The nominatioons for officers made by the committee were unanimously endorsed, and the elction resulted as follows: President, J. Spencer ; Vice-President, Paul worth ; Secretary, Manuel Munoz ; Treasurer, S. B. Noyes ; Exectutive Committee, Messrs. H. Chadwick, C. A. Gilberg, and B.B. Chittenden, Jr. This committee will have charge of the arrangement of all the club tournament and matches, decide all disputed points on match games, and supervise the club contests generally.
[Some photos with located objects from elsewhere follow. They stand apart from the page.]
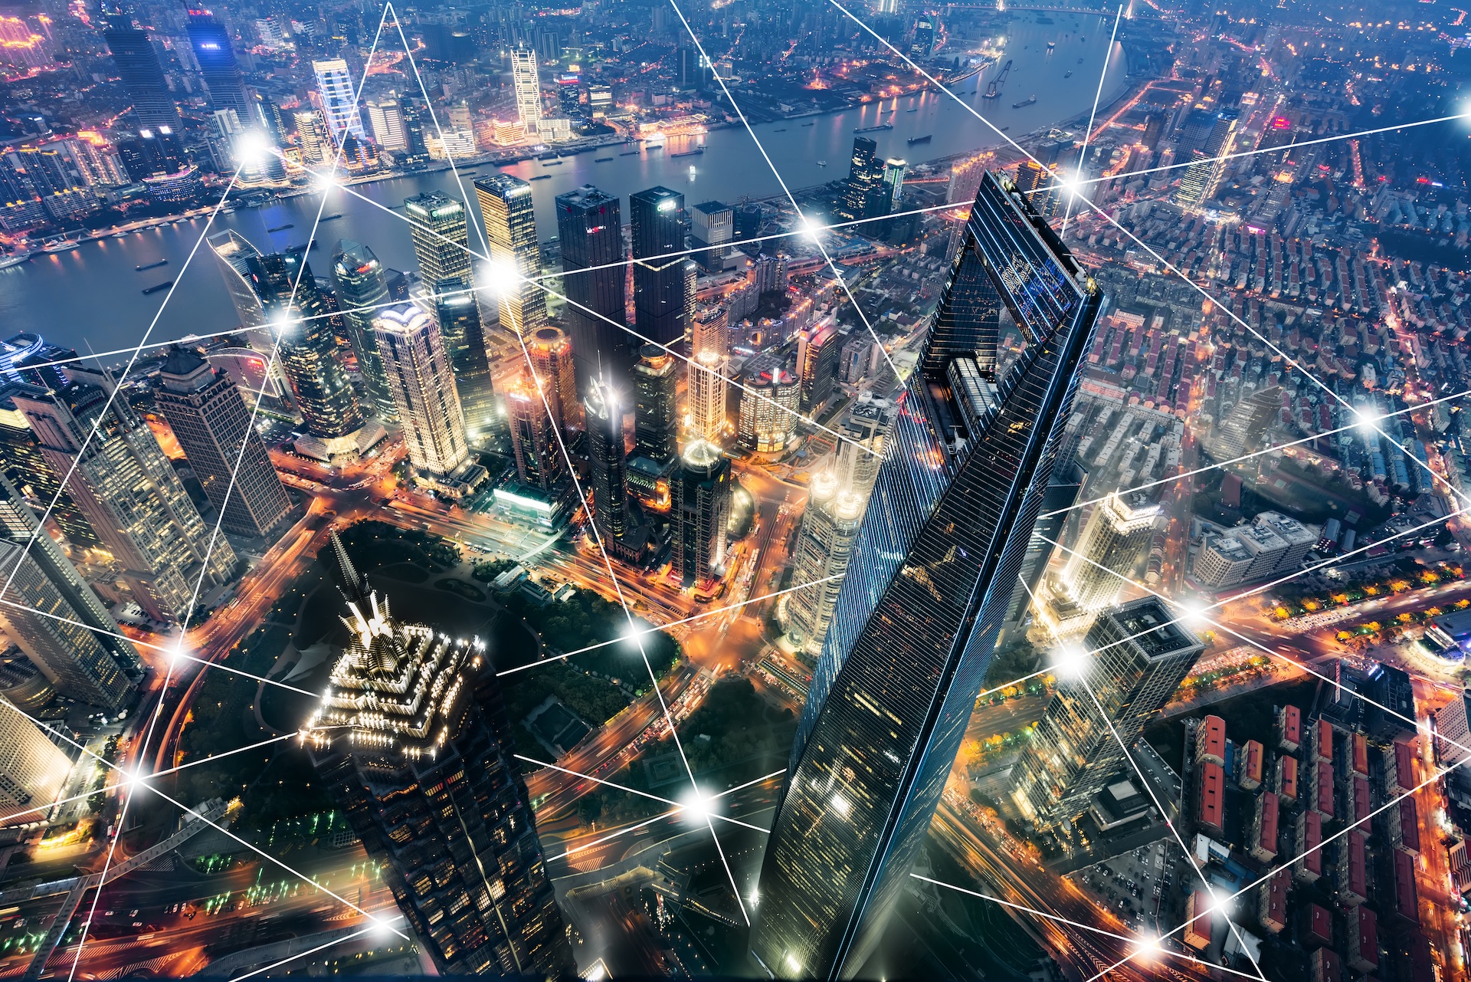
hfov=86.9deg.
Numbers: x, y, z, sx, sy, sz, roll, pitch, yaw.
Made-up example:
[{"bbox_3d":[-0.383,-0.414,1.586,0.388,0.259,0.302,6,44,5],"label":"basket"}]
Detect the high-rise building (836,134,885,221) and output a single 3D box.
[{"bbox_3d":[226.630,-551.620,1385.610,42.000,144.000,46.000,28,47,25],"label":"high-rise building"}]

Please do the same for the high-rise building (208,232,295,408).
[{"bbox_3d":[-508.420,-174.580,858.690,62.000,217.000,34.000,23,45,21],"label":"high-rise building"}]

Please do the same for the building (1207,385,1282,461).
[{"bbox_3d":[618.300,-83.500,935.400,45.000,74.000,29.000,-22,47,-26],"label":"building"}]

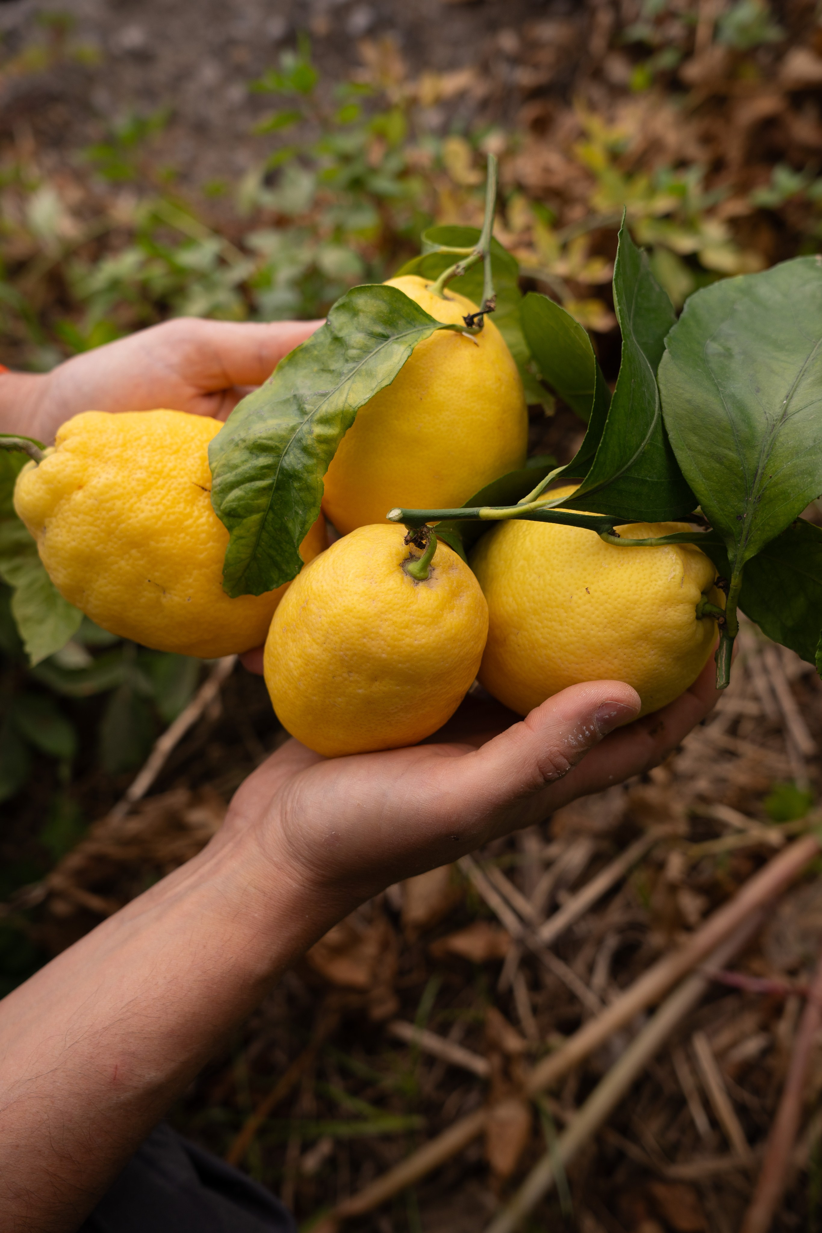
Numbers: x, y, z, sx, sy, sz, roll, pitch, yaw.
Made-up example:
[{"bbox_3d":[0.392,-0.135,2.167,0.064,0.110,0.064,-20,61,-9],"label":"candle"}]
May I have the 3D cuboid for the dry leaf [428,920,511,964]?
[{"bbox_3d":[0.044,0.244,1.130,0.060,0.020,0.028,0,45,0],"label":"dry leaf"}]

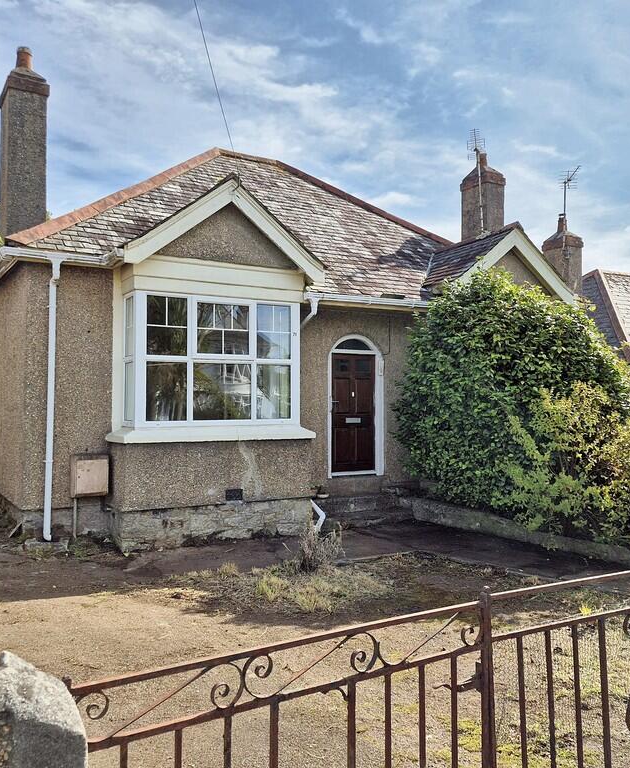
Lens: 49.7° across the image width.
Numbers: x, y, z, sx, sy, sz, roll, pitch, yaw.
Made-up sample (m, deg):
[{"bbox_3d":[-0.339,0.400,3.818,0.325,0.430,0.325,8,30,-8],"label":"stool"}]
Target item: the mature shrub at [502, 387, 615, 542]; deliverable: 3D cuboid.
[{"bbox_3d":[3.054,0.956,8.500,1.400,1.950,1.300,1,-2,-31],"label":"mature shrub"}]

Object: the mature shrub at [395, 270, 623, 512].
[{"bbox_3d":[2.944,0.114,10.300,3.200,3.550,3.000,1,-2,-31],"label":"mature shrub"}]

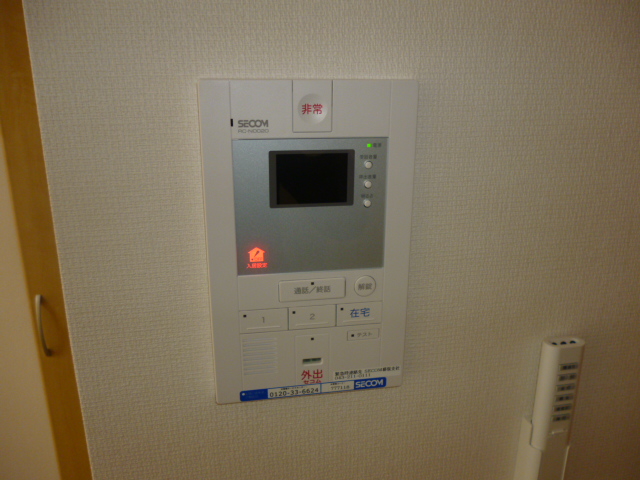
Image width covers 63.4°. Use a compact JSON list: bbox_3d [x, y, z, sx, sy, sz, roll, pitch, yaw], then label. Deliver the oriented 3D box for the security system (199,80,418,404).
[{"bbox_3d":[-0.009,0.006,0.459,0.175,0.282,0.025,-2,16,-9],"label":"security system"}]

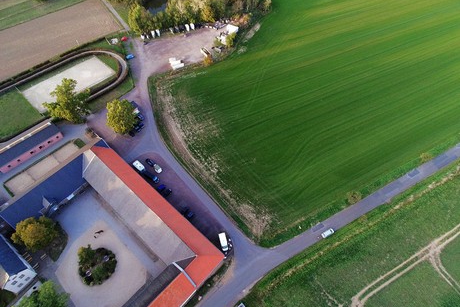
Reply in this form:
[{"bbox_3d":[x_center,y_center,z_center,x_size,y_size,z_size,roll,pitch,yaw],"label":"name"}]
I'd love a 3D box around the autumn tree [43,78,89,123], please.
[{"bbox_3d":[-66.187,-20.544,120.576,15.800,20.000,15.800,2,54,0],"label":"autumn tree"}]

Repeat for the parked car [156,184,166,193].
[{"bbox_3d":[-25.616,12.842,108.834,4.000,1.500,1.750,-27,59,-19],"label":"parked car"}]

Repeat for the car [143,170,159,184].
[{"bbox_3d":[-29.796,8.942,111.304,5.800,1.900,1.950,33,60,21],"label":"car"}]

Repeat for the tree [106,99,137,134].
[{"bbox_3d":[-44.152,-14.971,119.647,11.500,15.800,11.500,2,54,0],"label":"tree"}]

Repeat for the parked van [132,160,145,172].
[{"bbox_3d":[-35.088,5.435,113.342,5.000,2.500,2.150,38,62,23],"label":"parked van"}]

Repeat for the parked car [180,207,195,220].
[{"bbox_3d":[-14.382,21.472,102.867,4.300,1.500,1.800,-35,62,-24],"label":"parked car"}]

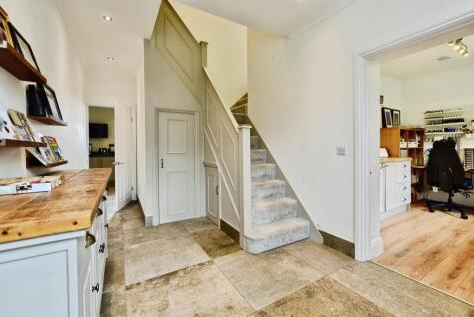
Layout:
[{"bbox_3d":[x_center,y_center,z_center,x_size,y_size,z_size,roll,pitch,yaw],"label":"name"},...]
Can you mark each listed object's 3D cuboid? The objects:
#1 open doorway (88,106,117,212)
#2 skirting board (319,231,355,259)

The four officers of the club constitute the Board of Management of the club and they will have general control of the affairs of the club. The annual dues of the club have been fixed at ten dollars a year, which admits to the privilege of the library, reading room and chess club. Yearly subscribers of the library are eligible to membership of the chess club and can become members on the payment of five dollars and on signing the constitution and by-laws of the club. The club room will be accessible to members from 8 a.m. to 10 p.m. daily, Sundays excepted, and members engaged in games will be allowed to occupy the rooms until 11 p.m. Smoking is against the rules of the building, and, of course, is prohibited in the chess rooms during library hours, vis., from 8 a.m until 10 p.m. The reading room of the library is shortly to be opened on Sundays, from 1 to 5 p.m. but the chess rooms will always be closed on the Sabbath. The club is fortunate in securing the co-operation of the genltemen composing the board of management. Mr. Turner is determined to see the club firmly established on the footing which will give it precedence over every other organization of the kind in the country, and he is not a man to hesitate in making any pecuniary sacrifices to secure the success of anything he undertakes, his liberality in these matters being well known. The club will also have Mr. Munoz a valuable worker as secretary, while their executive committee possesses Mr. Gilberry [sic], one of the ablest chess writers and analysts in the country. The annual dues of the club are now payable, and the funds can be handed in to the Secretary at the next meeting, or to the Treasurer, Mr. Noyes, the Librarian of the Mercantile Library. The club propose to have an opening chess reception of members on Saturday, May 25. The next regular meeting of the club will take place on thesecond Saturday of June.